Airport officials believe that Avelo’s expansion aligns perfectly with ILM’s long-term development plans. More routes mean more passengers, which in turn justifies further investment in facilities.
Financial Analysis: Why This Move Makes Sense
From a financial perspective, Avelo’s Wilmington–Punta Cana route reflects a low-risk, high-potential strategy.
1. Controlled Risk
The route is seasonal and operates only twice a week. This limits costs while allowing Avelo to test demand. If bookings are strong, the airline can expand. If not, losses remain manageable.
2. Strong Leisure Demand
Caribbean travel remains popular, especially during winter months. Leisure travelers are often willing to fly on specific days, making twice-weekly service viable.
3. Airport Growth Supports Airline Growth
Wilmington’s rapid increase in passengers and infrastructure investment reduces operational friction. A growing airport creates a healthier environment for airlines to succeed.
4. Diversified Revenue Streams
Avelo balances ticket sales with optional fees and government contracts. This diversification helps stabilize cash flow.

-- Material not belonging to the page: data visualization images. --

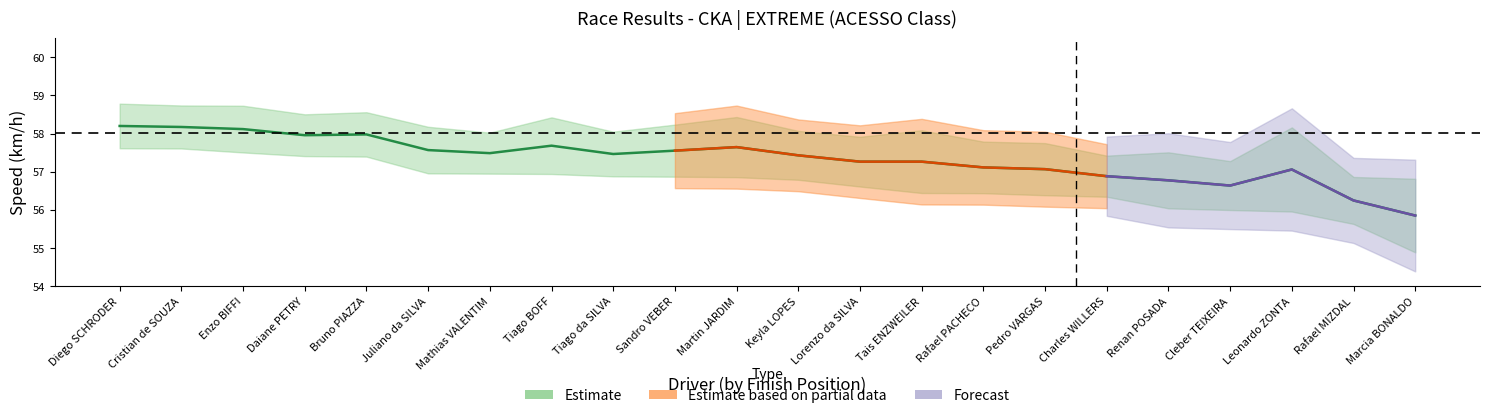

How many interior local valleys (lower than both neighbors) does the data have?

4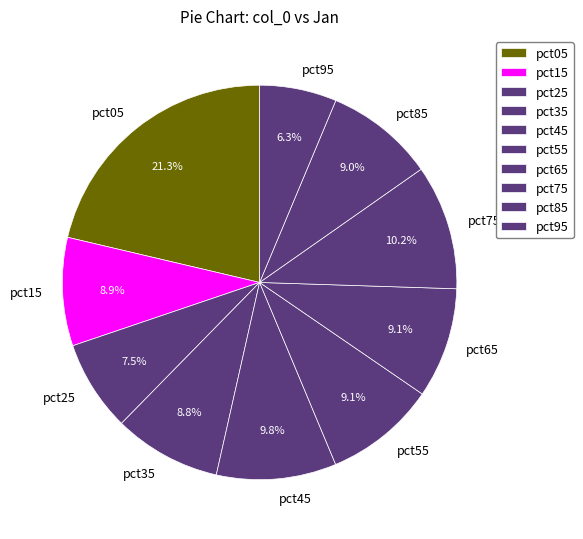

How much of the chart is everything except pct15?

91.1%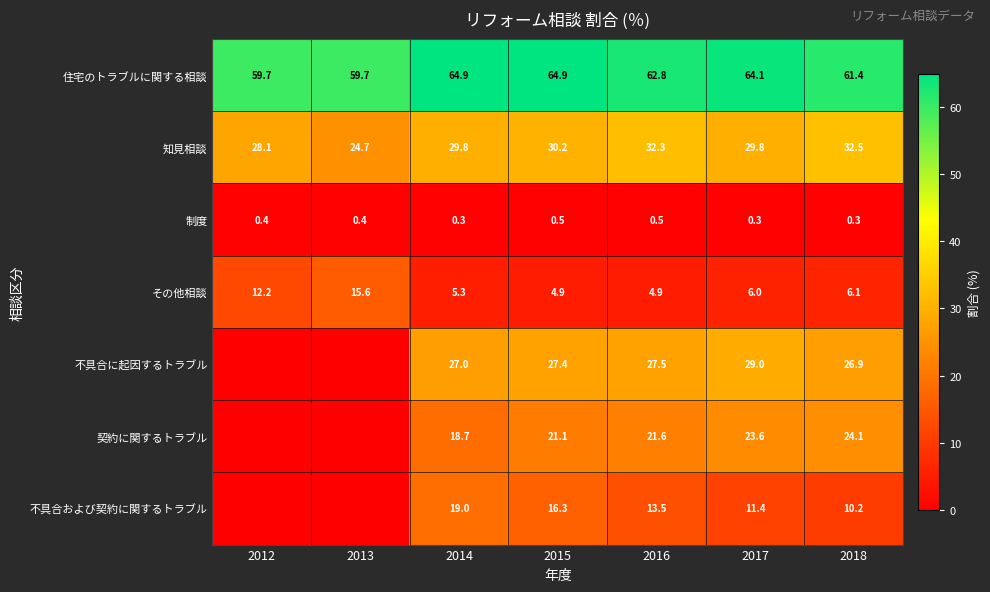

What is the total value across all series at 2017?

164.2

5. Scalable Future Expansion
With new aircraft coming in 2026, Avelo can add routes without drastically increasing costs. Wilmington is likely to be part of that expansion.
Bottom Line
Avelo’s first international flight from Wilmington is not just about reaching a Caribbean beach. It is a calculated business move that fits neatly into the airline’s broader strategy of serving growing, underserved markets. For investors, airport authorities, and local economies, this route offers a clear example of how careful expansion—done without overextending—can create long-term value.